Since 2013, KOTEC has been exporting its system to developing economies as well as to the European Commission.
As part of the Ministry of Strategy and Finance's Knowledge Sharing Program, KOTEC has been transferring know-how on establishing a technology rating system for SMEs to Vietnam and Thailand.
Under a memorandum of understanding (MOU) signed with Vietnam's State Agency of Technology Innovation (SATI) in 2013, KOTEC trained visiting employees of SATI about its technology rating system.
In 2015, KOTEC conducted a project with Thailand on transferring its technology rating and credit guarantee system.
In 2017, KOTEC worked with the government of Peru on developing the latter's technology rating system, and advised on its credit guarantee policies.
The agency's system also received attention from developed economies.
In 2013, the Japan Finance Corporation visited KOTEC to learn about KTRS.
In 2015, Spring Singapore, which was a statutory board on standards, productivity and innovation under the country's trade and industry ministry, as well as Singapore's three major banks ― Development Bank of Singapore, Oversea-Chinese Banking Corporation and the United Overseas Bank Limited ― learnt about KOTEC's systems.

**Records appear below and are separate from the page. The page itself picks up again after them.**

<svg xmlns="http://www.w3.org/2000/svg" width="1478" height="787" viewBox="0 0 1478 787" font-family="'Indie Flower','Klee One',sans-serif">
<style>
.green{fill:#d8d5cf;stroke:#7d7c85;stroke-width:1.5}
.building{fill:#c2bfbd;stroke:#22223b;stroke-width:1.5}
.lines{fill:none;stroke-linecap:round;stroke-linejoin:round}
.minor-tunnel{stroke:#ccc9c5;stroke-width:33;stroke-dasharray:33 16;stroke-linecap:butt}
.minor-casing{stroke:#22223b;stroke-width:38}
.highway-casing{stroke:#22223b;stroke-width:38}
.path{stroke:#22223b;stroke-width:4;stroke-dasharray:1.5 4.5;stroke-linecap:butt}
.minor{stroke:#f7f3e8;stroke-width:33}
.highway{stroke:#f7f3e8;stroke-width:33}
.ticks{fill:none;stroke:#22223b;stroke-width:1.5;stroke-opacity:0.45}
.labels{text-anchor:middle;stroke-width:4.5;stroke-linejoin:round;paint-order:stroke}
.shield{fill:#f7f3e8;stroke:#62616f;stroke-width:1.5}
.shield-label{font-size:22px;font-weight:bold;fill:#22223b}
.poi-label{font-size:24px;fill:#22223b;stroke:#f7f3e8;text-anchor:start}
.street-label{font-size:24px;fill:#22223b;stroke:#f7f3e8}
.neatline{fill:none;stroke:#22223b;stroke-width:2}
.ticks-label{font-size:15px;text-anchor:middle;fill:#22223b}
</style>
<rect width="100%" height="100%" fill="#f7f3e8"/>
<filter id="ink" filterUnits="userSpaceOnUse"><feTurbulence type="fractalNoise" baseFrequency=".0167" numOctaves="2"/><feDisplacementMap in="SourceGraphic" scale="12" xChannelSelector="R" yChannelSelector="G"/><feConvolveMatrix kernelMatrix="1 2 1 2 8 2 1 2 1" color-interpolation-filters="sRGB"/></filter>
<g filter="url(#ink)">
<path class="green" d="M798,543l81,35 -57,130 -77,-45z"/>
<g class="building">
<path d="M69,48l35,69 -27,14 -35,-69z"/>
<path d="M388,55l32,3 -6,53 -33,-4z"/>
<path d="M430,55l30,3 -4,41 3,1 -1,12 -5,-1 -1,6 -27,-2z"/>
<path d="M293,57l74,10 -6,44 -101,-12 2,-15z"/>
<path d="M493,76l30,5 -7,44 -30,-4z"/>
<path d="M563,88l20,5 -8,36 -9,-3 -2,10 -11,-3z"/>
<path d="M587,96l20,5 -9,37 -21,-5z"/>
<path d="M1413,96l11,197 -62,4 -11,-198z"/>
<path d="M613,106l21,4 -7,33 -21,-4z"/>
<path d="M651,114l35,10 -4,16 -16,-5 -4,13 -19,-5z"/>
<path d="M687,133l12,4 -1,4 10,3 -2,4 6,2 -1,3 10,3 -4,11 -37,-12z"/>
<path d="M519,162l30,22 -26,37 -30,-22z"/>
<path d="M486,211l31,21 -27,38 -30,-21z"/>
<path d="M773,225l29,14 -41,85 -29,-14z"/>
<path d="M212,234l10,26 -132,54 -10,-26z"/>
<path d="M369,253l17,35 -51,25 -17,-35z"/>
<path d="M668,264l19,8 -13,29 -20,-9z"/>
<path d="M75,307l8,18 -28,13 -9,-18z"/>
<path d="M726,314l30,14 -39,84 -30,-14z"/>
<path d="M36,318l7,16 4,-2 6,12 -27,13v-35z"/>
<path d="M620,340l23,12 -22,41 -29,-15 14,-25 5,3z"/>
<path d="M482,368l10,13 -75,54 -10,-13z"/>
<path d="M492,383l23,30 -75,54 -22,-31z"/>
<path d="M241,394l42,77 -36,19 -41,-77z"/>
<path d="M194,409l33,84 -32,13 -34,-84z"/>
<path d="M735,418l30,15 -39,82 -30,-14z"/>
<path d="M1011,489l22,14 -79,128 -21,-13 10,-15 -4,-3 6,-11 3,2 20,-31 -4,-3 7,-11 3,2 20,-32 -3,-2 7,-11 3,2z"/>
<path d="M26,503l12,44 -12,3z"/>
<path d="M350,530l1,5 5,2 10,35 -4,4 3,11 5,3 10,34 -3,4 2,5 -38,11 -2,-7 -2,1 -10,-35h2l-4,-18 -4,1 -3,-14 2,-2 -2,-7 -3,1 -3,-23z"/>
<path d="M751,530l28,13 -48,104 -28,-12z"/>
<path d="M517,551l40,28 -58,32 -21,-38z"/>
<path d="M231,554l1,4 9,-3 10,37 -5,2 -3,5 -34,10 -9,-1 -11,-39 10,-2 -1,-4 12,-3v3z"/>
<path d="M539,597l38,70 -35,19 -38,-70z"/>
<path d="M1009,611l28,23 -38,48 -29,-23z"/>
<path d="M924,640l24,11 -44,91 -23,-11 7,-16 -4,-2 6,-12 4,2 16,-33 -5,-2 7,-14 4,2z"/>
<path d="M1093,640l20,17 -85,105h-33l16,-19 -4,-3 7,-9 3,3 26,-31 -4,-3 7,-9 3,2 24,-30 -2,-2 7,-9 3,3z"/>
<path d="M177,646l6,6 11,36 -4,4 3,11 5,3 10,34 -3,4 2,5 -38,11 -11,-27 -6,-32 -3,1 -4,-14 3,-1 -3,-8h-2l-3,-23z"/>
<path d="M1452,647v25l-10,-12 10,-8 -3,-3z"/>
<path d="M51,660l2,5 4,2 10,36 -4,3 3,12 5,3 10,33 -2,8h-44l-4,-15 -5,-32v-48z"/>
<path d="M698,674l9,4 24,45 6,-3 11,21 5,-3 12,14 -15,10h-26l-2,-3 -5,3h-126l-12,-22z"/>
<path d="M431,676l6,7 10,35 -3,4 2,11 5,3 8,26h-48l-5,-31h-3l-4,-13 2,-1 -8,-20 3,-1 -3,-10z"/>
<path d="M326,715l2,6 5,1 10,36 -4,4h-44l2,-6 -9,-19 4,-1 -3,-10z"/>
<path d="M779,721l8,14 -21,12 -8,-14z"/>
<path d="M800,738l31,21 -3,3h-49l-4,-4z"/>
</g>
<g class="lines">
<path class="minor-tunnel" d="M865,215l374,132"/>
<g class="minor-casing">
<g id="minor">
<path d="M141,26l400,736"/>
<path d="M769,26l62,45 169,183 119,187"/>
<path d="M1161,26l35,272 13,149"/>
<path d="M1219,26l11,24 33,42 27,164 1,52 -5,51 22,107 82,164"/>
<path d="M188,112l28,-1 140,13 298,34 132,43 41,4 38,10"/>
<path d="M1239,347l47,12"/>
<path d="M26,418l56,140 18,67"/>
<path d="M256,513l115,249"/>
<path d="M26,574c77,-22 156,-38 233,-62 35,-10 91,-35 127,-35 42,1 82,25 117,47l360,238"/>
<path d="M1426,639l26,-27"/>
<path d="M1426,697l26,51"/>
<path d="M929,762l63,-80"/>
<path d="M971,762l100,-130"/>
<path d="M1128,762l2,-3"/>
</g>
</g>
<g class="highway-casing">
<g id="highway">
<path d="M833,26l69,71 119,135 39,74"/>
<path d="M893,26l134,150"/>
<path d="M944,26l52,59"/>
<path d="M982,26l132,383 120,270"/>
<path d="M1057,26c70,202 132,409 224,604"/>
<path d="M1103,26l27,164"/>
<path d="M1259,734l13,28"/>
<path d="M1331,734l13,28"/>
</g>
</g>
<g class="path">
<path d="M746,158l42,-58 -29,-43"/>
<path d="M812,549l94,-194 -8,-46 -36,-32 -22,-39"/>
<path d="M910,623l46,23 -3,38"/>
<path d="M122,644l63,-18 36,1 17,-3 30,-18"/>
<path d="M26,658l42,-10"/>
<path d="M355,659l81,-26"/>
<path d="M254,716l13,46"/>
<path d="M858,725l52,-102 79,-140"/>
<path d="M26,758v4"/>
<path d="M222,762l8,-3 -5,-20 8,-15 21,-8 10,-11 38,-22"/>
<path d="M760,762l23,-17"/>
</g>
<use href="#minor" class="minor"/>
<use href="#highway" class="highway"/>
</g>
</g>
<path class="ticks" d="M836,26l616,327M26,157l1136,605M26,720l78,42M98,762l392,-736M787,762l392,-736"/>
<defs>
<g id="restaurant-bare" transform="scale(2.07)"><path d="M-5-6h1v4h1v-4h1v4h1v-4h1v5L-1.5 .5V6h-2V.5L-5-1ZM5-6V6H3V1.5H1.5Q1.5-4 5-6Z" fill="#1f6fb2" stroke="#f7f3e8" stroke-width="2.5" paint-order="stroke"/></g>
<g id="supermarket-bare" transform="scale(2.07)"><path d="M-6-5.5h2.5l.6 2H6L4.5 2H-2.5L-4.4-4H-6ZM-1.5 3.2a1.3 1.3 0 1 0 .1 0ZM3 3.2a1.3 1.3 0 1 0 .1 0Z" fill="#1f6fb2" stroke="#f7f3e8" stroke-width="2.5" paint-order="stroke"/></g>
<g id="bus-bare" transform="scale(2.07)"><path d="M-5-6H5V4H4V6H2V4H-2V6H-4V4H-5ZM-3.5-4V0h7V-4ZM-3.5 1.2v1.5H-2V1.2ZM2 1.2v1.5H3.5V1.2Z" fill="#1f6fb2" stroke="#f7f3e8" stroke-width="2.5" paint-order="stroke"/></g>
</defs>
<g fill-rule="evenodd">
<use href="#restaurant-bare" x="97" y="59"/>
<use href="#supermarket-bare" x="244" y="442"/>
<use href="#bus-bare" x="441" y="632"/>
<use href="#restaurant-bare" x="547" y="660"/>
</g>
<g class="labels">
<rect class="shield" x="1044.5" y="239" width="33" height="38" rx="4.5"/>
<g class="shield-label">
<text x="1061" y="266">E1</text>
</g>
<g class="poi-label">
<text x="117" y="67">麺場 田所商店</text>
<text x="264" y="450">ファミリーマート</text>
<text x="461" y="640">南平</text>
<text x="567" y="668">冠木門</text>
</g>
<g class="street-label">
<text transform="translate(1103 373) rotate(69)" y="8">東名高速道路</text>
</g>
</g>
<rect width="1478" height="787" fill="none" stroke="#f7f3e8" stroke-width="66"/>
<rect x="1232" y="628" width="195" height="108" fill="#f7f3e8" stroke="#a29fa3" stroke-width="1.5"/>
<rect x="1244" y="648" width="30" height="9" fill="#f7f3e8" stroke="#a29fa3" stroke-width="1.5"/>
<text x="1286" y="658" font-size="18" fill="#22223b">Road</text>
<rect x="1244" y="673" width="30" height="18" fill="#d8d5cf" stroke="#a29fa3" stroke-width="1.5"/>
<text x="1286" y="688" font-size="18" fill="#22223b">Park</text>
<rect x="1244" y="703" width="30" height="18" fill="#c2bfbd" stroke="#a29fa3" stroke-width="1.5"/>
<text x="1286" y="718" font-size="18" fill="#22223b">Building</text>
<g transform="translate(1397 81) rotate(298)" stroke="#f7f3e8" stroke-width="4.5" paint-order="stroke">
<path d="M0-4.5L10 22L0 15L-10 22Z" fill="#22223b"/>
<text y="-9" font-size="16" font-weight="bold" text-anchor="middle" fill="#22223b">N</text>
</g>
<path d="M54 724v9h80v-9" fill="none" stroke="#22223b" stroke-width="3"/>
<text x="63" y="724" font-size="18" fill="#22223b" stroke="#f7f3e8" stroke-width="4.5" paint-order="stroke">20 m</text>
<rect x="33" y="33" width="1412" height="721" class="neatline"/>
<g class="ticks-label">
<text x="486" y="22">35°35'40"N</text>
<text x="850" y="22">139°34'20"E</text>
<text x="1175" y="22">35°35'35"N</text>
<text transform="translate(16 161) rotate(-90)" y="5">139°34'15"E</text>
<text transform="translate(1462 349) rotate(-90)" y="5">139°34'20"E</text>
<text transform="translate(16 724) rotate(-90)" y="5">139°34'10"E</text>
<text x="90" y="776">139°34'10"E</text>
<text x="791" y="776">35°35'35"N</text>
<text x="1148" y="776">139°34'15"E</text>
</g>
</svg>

In 2012, KOTEC's technology rating system also earned recognition from Europe, with its INNO-Partnering Forum (IPF) introducing the system as a "good practice" in a report submitted to the European Commission.
In the same year, KOTEC was invited to make a keynote speech at an IPF general meeting in Brussels.

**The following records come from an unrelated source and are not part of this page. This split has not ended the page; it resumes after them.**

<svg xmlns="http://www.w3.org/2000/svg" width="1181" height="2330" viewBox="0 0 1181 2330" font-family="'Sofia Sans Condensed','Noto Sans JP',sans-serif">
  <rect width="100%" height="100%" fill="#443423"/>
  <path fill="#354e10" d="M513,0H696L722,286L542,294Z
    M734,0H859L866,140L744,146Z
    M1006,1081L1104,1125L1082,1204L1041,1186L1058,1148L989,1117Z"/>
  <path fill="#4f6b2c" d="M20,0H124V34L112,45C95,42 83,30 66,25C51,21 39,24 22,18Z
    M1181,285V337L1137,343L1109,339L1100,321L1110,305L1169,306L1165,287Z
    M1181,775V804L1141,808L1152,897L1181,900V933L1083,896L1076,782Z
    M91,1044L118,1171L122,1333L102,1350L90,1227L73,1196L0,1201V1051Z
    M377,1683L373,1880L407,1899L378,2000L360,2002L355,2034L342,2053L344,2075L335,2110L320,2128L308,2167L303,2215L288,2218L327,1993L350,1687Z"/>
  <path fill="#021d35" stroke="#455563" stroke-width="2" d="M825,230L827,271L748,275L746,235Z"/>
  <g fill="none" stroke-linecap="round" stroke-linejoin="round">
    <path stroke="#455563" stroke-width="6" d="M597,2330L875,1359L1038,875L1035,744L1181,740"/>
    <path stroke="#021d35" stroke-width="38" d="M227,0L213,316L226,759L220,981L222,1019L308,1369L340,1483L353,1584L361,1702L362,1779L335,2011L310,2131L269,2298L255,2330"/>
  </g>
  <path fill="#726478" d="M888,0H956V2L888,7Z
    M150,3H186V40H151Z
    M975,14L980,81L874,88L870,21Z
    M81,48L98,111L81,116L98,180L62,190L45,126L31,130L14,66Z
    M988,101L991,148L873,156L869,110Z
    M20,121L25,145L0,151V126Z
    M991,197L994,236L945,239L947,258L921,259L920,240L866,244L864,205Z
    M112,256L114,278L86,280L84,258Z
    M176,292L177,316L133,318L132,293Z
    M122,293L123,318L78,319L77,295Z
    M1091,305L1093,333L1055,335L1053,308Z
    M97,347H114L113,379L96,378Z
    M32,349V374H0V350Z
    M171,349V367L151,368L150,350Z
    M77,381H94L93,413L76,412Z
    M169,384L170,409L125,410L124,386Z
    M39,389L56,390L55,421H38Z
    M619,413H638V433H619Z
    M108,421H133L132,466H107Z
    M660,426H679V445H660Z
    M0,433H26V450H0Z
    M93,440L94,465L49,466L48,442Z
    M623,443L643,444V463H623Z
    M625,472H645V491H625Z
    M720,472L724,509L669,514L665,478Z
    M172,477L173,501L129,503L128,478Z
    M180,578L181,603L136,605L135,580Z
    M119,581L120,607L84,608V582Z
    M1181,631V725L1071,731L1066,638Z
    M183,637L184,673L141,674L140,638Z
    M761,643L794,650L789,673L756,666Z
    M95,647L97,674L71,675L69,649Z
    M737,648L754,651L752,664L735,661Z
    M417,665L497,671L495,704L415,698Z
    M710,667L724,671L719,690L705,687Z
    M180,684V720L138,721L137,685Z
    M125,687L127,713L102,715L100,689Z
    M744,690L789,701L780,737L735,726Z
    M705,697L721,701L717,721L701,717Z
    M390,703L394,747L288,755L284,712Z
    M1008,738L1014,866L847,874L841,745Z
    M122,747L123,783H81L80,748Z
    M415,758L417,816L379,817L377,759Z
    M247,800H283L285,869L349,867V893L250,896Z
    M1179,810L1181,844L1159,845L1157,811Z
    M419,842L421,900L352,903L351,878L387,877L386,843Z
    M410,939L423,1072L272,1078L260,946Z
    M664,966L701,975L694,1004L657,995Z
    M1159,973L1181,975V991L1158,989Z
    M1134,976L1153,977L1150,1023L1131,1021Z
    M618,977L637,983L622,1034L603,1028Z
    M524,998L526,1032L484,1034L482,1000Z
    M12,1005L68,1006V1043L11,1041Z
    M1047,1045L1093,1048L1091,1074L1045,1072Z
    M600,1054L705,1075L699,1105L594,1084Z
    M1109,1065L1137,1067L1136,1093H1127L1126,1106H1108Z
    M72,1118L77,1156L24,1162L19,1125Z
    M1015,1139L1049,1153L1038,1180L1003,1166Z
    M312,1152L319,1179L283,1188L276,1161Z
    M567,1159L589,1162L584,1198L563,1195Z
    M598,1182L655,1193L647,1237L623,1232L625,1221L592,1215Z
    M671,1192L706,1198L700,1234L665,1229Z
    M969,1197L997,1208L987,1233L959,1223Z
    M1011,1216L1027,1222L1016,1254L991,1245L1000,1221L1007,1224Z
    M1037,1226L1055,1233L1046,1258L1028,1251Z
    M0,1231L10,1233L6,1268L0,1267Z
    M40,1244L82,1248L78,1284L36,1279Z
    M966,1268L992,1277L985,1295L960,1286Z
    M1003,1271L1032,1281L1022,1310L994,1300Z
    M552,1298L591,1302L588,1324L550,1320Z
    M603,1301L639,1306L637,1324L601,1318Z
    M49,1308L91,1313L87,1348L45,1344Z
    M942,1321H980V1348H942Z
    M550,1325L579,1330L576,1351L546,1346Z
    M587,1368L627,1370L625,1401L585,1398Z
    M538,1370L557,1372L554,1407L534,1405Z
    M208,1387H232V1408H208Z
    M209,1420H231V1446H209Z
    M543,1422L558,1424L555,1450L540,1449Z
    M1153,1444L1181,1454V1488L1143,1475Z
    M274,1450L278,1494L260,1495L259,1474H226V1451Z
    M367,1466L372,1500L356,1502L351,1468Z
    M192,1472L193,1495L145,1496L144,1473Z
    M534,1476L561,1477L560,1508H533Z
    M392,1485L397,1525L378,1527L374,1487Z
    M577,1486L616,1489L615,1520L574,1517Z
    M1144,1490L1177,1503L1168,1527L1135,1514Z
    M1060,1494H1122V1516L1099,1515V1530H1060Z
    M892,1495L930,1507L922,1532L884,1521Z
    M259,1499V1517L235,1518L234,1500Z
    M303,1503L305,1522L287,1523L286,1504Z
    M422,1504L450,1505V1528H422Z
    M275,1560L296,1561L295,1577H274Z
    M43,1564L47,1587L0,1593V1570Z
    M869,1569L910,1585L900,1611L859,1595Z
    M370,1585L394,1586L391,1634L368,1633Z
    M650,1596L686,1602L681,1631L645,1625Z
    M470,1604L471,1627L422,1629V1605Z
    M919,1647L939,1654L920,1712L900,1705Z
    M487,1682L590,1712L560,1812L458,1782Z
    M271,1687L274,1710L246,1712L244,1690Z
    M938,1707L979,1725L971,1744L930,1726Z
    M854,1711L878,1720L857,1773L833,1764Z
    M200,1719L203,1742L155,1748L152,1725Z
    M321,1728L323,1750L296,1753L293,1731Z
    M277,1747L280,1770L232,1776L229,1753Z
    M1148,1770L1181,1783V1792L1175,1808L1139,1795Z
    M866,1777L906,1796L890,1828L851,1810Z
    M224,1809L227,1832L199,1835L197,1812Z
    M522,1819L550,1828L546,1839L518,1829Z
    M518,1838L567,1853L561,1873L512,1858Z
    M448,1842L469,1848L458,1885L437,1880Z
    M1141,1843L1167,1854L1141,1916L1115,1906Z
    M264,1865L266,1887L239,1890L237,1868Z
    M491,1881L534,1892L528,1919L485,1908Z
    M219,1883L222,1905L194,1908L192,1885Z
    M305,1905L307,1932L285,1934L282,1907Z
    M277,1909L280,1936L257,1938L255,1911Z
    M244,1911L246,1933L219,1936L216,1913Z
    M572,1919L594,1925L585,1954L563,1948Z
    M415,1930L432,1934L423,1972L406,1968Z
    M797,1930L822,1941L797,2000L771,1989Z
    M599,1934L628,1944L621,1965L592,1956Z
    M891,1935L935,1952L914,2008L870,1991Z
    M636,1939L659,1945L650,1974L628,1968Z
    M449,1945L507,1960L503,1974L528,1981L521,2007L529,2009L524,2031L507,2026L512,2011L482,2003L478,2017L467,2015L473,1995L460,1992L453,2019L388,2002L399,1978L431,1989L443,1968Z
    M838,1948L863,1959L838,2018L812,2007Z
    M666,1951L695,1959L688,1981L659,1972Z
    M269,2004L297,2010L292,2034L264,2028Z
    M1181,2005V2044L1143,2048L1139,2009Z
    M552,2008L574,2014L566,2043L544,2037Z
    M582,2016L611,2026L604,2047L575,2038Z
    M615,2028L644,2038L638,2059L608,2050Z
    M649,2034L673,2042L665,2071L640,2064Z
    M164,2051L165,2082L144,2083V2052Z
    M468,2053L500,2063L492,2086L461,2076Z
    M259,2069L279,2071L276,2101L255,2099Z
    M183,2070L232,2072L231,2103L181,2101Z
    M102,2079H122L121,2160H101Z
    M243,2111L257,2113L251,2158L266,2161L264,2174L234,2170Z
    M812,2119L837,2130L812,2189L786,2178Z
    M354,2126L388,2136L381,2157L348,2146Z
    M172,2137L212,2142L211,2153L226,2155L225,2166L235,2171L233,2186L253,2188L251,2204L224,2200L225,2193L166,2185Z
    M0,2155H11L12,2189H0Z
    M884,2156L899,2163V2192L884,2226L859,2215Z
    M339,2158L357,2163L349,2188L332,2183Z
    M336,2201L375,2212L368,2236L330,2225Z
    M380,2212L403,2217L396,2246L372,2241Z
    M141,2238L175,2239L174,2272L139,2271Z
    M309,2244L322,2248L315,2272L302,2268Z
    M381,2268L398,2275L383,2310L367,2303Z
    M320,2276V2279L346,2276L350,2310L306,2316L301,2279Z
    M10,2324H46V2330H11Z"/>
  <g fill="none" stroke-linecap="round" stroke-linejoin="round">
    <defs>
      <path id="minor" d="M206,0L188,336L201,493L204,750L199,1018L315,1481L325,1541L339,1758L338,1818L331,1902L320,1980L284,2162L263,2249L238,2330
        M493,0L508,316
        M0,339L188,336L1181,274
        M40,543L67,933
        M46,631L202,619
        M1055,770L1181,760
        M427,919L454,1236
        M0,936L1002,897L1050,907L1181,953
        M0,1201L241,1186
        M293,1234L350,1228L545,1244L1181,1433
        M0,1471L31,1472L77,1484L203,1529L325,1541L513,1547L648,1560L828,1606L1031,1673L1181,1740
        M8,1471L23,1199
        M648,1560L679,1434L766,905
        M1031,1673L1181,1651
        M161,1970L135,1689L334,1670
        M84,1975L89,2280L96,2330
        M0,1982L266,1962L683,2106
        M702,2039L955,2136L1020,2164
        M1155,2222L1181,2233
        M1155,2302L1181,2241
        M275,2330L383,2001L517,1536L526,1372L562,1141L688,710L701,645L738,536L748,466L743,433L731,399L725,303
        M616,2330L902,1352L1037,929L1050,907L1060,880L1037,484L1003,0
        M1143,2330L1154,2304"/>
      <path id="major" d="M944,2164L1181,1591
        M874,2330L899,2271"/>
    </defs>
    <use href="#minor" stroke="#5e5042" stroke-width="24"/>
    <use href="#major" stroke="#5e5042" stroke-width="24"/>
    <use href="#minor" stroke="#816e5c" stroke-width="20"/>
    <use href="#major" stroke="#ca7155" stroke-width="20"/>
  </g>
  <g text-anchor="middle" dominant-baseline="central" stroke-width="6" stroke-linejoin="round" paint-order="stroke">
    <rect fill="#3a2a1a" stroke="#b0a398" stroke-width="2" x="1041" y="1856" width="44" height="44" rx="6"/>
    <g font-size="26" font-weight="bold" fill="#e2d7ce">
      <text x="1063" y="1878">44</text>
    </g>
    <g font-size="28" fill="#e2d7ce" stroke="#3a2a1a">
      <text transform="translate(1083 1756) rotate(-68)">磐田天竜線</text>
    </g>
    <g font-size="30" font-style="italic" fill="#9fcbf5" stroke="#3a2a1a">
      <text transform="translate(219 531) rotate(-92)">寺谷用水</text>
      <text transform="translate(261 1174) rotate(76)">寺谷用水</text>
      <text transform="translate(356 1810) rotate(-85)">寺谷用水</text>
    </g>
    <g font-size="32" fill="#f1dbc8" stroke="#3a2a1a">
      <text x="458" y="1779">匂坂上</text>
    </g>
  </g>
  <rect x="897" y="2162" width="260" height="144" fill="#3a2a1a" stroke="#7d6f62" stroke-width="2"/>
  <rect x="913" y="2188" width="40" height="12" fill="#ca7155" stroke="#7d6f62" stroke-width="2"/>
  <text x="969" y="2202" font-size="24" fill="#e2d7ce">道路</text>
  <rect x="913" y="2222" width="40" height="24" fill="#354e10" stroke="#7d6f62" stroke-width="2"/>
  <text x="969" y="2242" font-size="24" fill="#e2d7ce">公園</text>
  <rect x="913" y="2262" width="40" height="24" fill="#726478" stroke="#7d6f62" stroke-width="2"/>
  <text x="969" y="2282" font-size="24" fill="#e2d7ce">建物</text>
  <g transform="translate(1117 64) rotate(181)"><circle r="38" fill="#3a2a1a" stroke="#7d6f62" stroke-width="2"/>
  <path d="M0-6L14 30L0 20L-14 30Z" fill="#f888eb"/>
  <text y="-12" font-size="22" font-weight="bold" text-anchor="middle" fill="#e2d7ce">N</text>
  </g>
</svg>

KOTEC was the only Asian institution to speak at EuroSME 2013, a high-level EU conference. Visits to KOTEC from institutions assisting technological innovation in France and the Netherlands followed.
In 2016, the EC requested the EU implement KOTEC's technology rating system. In 2017, KOTEC completed developing a model which could be applied to companies within Europe and the agency became the first Korean financial institution to sign a memorandum of understanding with the European Investment Bank (EIB) on assisting innovative SMEs and on cooperation on technology appraisal.
In a 2018 EIB report, the KTRS was referred to as a "global best practice" and was included in the EC's three-year R&D project, which began this year.